Edit the material below so that every "phylum" becomes "division", and leave everything else unchanged.

------ RECORDS SHOWN

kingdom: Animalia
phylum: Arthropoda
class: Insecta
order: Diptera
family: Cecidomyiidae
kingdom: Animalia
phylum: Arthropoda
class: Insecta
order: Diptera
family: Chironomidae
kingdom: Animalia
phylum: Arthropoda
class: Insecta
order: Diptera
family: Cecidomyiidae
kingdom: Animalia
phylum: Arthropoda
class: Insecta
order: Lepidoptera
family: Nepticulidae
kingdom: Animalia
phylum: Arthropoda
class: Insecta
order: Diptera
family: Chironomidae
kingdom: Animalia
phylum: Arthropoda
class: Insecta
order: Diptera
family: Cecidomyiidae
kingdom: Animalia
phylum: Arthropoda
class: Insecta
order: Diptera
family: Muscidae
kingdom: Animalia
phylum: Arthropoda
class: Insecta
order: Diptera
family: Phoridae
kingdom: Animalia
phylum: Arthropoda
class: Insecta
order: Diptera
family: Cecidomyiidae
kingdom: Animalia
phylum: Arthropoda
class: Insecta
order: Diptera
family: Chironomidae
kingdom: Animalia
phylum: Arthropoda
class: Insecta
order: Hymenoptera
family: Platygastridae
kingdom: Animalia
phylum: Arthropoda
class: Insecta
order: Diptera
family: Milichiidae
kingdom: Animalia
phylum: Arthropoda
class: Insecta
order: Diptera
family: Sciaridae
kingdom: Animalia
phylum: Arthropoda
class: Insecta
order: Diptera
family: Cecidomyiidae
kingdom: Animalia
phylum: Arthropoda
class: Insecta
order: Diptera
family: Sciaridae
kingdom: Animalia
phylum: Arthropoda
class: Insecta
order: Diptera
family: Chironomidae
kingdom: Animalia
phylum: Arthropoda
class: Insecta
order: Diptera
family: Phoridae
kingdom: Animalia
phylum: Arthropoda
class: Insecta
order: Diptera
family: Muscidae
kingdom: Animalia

------------

SOLUTION FOR THIS PROBLEM
kingdom: Animalia
division: Arthropoda
class: Insecta
order: Diptera
family: Cecidomyiidae
kingdom: Animalia
division: Arthropoda
class: Insecta
order: Diptera
family: Chironomidae
kingdom: Animalia
division: Arthropoda
class: Insecta
order: Diptera
family: Cecidomyiidae
kingdom: Animalia
division: Arthropoda
class: Insecta
order: Lepidoptera
family: Nepticulidae
kingdom: Animalia
division: Arthropoda
class: Insecta
order: Diptera
family: Chironomidae
kingdom: Animalia
division: Arthropoda
class: Insecta
order: Diptera
family: Cecidomyiidae
kingdom: Animalia
division: Arthropoda
class: Insecta
order: Diptera
family: Muscidae
kingdom: Animalia
division: Arthropoda
class: Insecta
order: Diptera
family: Phoridae
kingdom: Animalia
division: Arthropoda
class: Insecta
order: Diptera
family: Cecidomyiidae
kingdom: Animalia
division: Arthropoda
class: Insecta
order: Diptera
family: Chironomidae
kingdom: Animalia
division: Arthropoda
class: Insecta
order: Hymenoptera
family: Platygastridae
kingdom: Animalia
division: Arthropoda
class: Insecta
order: Diptera
family: Milichiidae
kingdom: Animalia
division: Arthropoda
class: Insecta
order: Diptera
family: Sciaridae
kingdom: Animalia
division: Arthropoda
class: Insecta
order: Diptera
family: Cecidomyiidae
kingdom: Animalia
division: Arthropoda
class: Insecta
order: Diptera
family: Sciaridae
kingdom: Animalia
division: Arthropoda
class: Insecta
order: Diptera
family: Chironomidae
kingdom: Animalia
division: Arthropoda
class: Insecta
order: Diptera
family: Phoridae
kingdom: Animalia
division: Arthropoda
class: Insecta
order: Diptera
family: Muscidae
kingdom: Animalia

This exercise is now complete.